Extreme Amodal Face Detection
Changlin Song, Yunzhong Hou, Michael Randall Barnes, Rahul Shome, Dylan Campbell
TL;DR
This work introduces extreme amodal detection for faces, defining the challenge of localizing objects that lie outside or are truncated by the image frame in a single image. It proposes a heatmap-based extreme amodal detector with a novel selective coarse-to-fine transformer decoder to efficiently infer unseen regions, avoiding costly generative pipelines. To support evaluation, the EXAFace dataset (derived from COCO) provides structured cases for inside, truncated, and outside faces with and without direct evidence.
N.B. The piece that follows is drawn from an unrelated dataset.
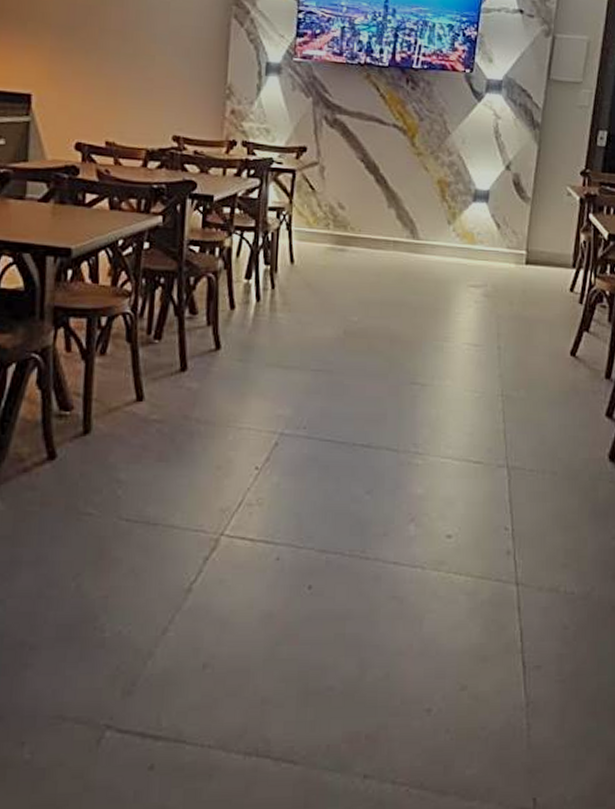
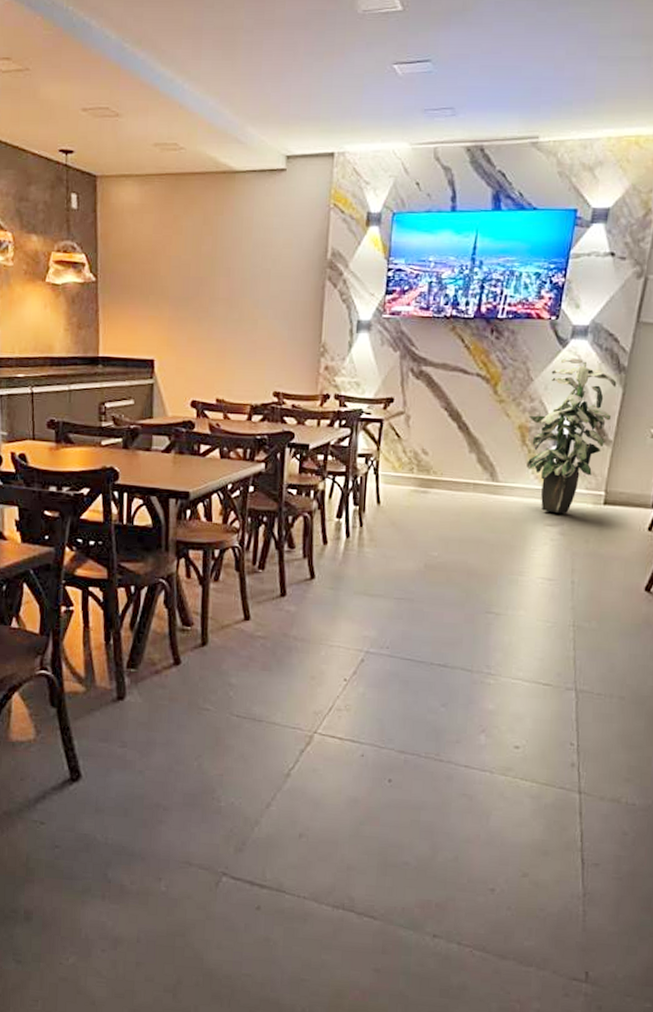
indoor plant: none [447,112,532,273] -> present [526,358,617,513]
Empirical results show strong performance and notable efficiency advantages over generative baselines, with ablations clarifying the contributions of the multi-scale, token-selective design and highlighting practical limitations and societal considerations.
Abstract
Extreme amodal detection is the task of inferring the 2D location of objects that are not fully visible in the input image but are visible within an expanded field-of-view. This differs from amodal detection, where the object is partially visible within the input image, but is occluded. In this paper, we consider the sub-problem of face detection, since this class provides motivating applications involving safety and privacy, but do not tailor our method specifically to this class. Existing approaches rely on image sequences so that missing detections may be interpolated from surrounding frames or make use of generative models to sample possible completions. In contrast, we consider the single-image task and propose a more efficient, sample-free approach that makes use of the contextual cues from the image to infer the presence of unseen faces. We design a heatmap-based extreme amodal object detector that addresses the problem of efficiently predicting a lot (the out-of-frame region) from a little (the image) with a selective coarse-to-fine decoder. Our method establishes strong results for this new task, even outperforming less efficient generative approaches. Code, data, and models are available at https://charliesong1999.github.io/exaft_web/.